Johannesburg bans summer watering‚ with no clear end date
TMG Digital | 2017-03-14 16:00:10.0
Image by: iStock
Garden lovers seem to be the newest enemy of the state in the City of Johannesburg.
Despite the summer rains that filled up Gauteng dams‚ Nico de Jager‚ MMC for the Environment and Infrastructure Services Department‚ said on Tuesday that the city would only partially lift water restrictions in an effort to promote a culture of water conservation.
The Department of Water and Sanitation has lifted water supply restrictions in Gauteng municipalities.
“However‚ South Africa remains a water scarce country and the City of Joburg remains a net importer of water.
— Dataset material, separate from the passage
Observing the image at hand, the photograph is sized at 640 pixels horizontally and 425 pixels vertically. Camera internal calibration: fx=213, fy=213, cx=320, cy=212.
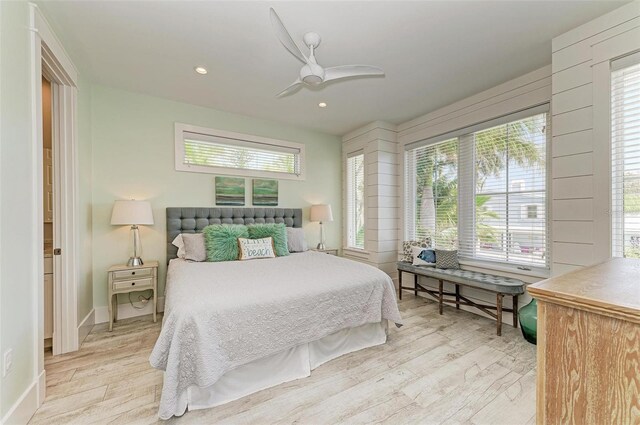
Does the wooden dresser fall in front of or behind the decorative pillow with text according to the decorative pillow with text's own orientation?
in front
We urge all water users to maintain vigilance in conserving this scarce resource‚” the City said in a statement.
The risk of demand outstripping supply in the intervening period between now and the commissioning of Phase II of the Lesotho Highlands Project (2025) remains a real threat‚ it said.
“According to the 2009 Phase II feasibility report‚ the full yield is expected to be utilised by approximately 2030.” The City said as a result‚ it would only partially lift Level-2 water restrictions.
– On an annual basis‚ between 06:00 – 18:00 during 1 September and 31 March; and between 08:00 – 16h00 during 1 April and 31 August‚ all consumers are prohibited from watering and irrigating their gardens; and
– All consumers are prohibited from using a hose-pipe to clean paved areas and driveways with municipal water.
So far metro police have issued a total of 665 fines to consumers since restrictions were imposed due to the previous drought and the city intends to maintain enforcement into the future.
The current water footprint for the City of Joburg is 309 liters per capita per day‚ compared to the national and world averages of 274 liters and 175 liters respectively‚ said De Jager. At the height of the restrictions‚ the demand reduced to 289 liters per capita per day.
“Water saving must become part of our lifestyle.
“The water conservation measures implemented as a result of the restrictions must become the norm. Residents are urged to keep on using grey water for watering gardens and flushing toilets; to report leaks and bursts and install water saving devices.”